** SUPPLIED MATERIAL follows **
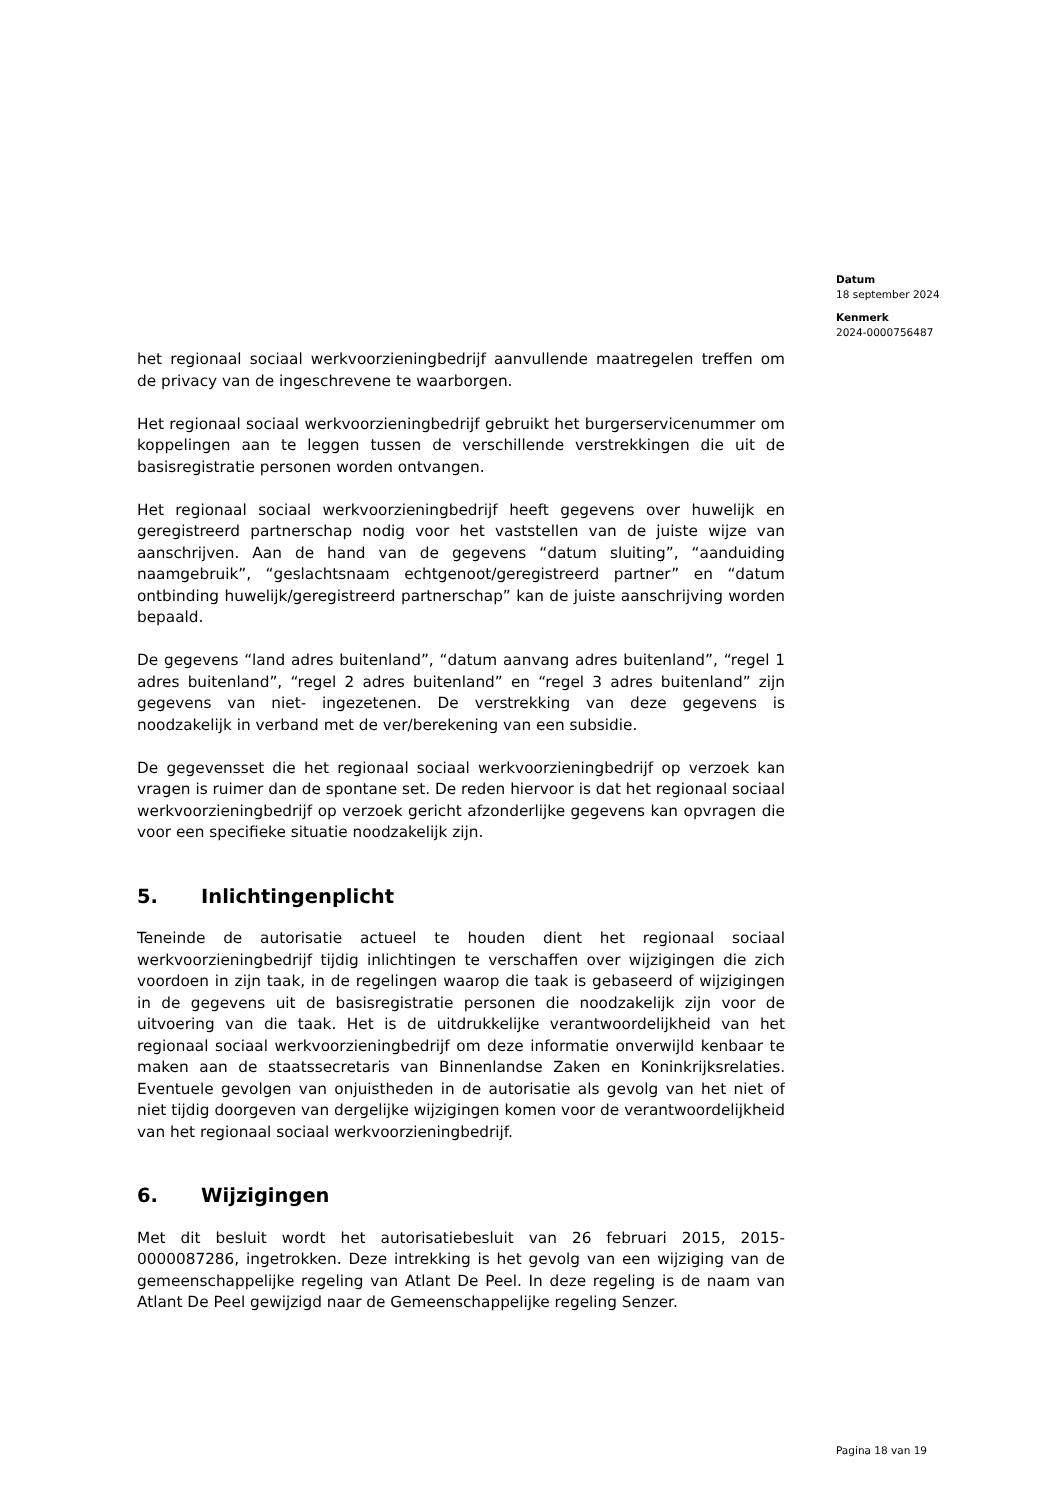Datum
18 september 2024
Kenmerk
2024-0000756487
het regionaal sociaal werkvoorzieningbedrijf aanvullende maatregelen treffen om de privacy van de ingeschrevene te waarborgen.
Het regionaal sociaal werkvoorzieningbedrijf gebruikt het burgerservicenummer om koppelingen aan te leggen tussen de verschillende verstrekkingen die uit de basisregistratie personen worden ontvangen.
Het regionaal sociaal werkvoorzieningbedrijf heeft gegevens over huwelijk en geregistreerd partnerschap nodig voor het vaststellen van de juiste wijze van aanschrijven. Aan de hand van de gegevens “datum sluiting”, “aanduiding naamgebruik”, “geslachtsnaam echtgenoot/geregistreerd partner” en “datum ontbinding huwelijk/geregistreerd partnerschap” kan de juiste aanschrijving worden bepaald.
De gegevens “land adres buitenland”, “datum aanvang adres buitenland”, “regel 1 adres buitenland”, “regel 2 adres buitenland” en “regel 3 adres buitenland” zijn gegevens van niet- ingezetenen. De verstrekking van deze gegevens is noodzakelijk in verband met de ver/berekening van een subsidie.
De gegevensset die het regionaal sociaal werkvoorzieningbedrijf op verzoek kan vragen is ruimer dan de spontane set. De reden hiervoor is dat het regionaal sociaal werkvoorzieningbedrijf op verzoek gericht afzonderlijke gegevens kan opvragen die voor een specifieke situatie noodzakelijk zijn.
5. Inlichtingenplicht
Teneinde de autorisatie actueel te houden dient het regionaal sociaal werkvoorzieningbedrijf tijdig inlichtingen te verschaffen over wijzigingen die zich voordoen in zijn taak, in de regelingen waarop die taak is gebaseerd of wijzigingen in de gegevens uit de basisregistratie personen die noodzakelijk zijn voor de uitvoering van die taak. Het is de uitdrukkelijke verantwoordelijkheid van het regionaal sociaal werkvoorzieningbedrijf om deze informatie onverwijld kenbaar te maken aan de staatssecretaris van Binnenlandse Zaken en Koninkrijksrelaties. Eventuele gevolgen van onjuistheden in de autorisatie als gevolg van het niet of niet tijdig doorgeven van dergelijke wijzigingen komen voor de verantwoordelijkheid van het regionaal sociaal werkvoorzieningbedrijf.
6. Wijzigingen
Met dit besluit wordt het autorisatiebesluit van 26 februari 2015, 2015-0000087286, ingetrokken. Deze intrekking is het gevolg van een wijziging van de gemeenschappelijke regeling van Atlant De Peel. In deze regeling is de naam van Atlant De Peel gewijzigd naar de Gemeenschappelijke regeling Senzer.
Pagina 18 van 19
** End of SUPPLIED MATERIAL **
WORK TO COMPLETE
Exactly as written, give the entries above again, with no images.

WRITTEN ANSWER
Datum
18 september 2024
Kenmerk
2024-0000756487
het regionaal sociaal werkvoorzieningbedrijf aanvullende maatregelen treffen om de privacy van de ingeschrevene te waarborgen.
Het regionaal sociaal werkvoorzieningbedrijf gebruikt het burgerservicenummer om koppelingen aan te leggen tussen de verschillende verstrekkingen die uit de basisregistratie personen worden ontvangen.
Het regionaal sociaal werkvoorzieningbedrijf heeft gegevens over huwelijk en geregistreerd partnerschap nodig voor het vaststellen van de juiste wijze van aanschrijven. Aan de hand van de gegevens “datum sluiting”, “aanduiding naamgebruik”, “geslachtsnaam echtgenoot/geregistreerd partner” en “datum ontbinding huwelijk/geregistreerd partnerschap” kan de juiste aanschrijving worden bepaald.
De gegevens “land adres buitenland”, “datum aanvang adres buitenland”, “regel 1 adres buitenland”, “regel 2 adres buitenland” en “regel 3 adres buitenland” zijn gegevens van niet- ingezetenen. De verstrekking van deze gegevens is noodzakelijk in verband met de ver/berekening van een subsidie.
De gegevensset die het regionaal sociaal werkvoorzieningbedrijf op verzoek kan vragen is ruimer dan de spontane set. De reden hiervoor is dat het regionaal sociaal werkvoorzieningbedrijf op verzoek gericht afzonderlijke gegevens kan opvragen die voor een specifieke situatie noodzakelijk zijn.
5. Inlichtingenplicht
Teneinde de autorisatie actueel te houden dient het regionaal sociaal werkvoorzieningbedrijf tijdig inlichtingen te verschaffen over wijzigingen die zich voordoen in zijn taak, in de regelingen waarop die taak is gebaseerd of wijzigingen in de gegevens uit de basisregistratie personen die noodzakelijk zijn voor de uitvoering van die taak. Het is de uitdrukkelijke verantwoordelijkheid van het regionaal sociaal werkvoorzieningbedrijf om deze informatie onverwijld kenbaar te maken aan de staatssecretaris van Binnenlandse Zaken en Koninkrijksrelaties. Eventuele gevolgen van onjuistheden in de autorisatie als gevolg van het niet of niet tijdig doorgeven van dergelijke wijzigingen komen voor de verantwoordelijkheid van het regionaal sociaal werkvoorzieningbedrijf.
6. Wijzigingen
Met dit besluit wordt het autorisatiebesluit van 26 februari 2015, 2015-0000087286, ingetrokken. Deze intrekking is het gevolg van een wijziging van de gemeenschappelijke regeling van Atlant De Peel. In deze regeling is de naam van Atlant De Peel gewijzigd naar de Gemeenschappelijke regeling Senzer.
Pagina 18 van 19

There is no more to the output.